A Norwegian state owned engineering company earlier this year chose to reject a deal for salt from Moroccan-occupied Western Sahara because they found that it would be in violation of their human rights standards. But a Danish company is doing the opposite.
After having consulted both the Norwegian authorities and the Norwegian Support Committee for Western Sahara, engineering company Mesta chose not to conclude a deal with the American salt producer Crystal Mountain.
“Based on the information we were given we chose not to pursue the deal with Crystal Mountain, because of the violations of human rights in the territory”, Director of Procurement at Mesta Paul Robert Rotevatn told Africa Contact, who has tracked and publicised the trade between a Danish company and Crystal Mountain for two years.
A letter to the editor of local newspaper Avisa Nordland earlier in December had implied that Mesta dealt with the Moroccan occupiers in Western Sahara. But Mesta has never purchased salt from Western Sahara, and will not be doing so in the future, says Paul Robert Rotevatn. “Our priority is to have serious suppliers that base their work on ethics and human rights”.
90.000 kilometres of road connects Norway’s towns and cities, most of which needs salting during the winter period, and Norway therefore imports millions of Euros worth of road salt every year (over 20 million Euros from Tunisia alone). The abandoned deal between Crystal Mountain and Mesta was therefore potentially worth millions.

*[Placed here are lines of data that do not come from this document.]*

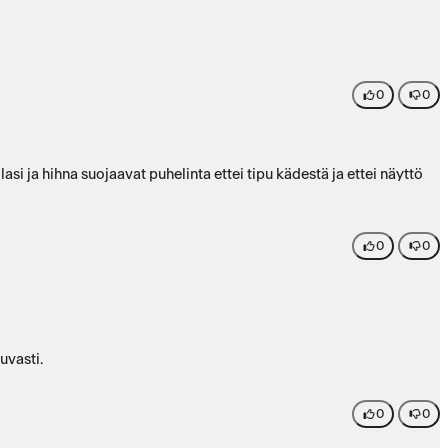
0
0
i ja hihna suojaavat puhelinta ettei tipu kädestä ja ettei näyttö
0
0
uvasti.
0
0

Another Scandinavian company, Danish salt importer Dansk Vejsalt, has chosen a wholly different approach to Mesta in continuing to import salt from Crystal Mountain in Western Sahara, despite having been informed by Africa Contact on several occasions that they are violating international law by doing so, and against the admittedly less than persistent recommendations of the Danish government.
And although four Danish municipalities choose not to buy salt from Western Sahara through Dansk Vejsalt, due to pressure from Africa Contact, several others continue to do so in violation of international law and the recommendations of the United Nations.
According to international law, selling of goods from non-self-governing territories such as Africa’s last colony, Western Sahara, has to be approved by and benefit the indigenous population.
But Western Sahara’s indigenous population, the saharawis, and their UN-recognised representative, the Polisario Front, have never accepted, agreed to or benefitted from Moroccan trading with their natural resources, however.
On the contrary, both Polisario and scores of Saharawi citizens in the occupied territories of Western Sahara have protested vigorously and continuously against what they refer to as the plundering of their resources.
* Peter Kenworthy is a journalist working with Africa Contact, Denmark.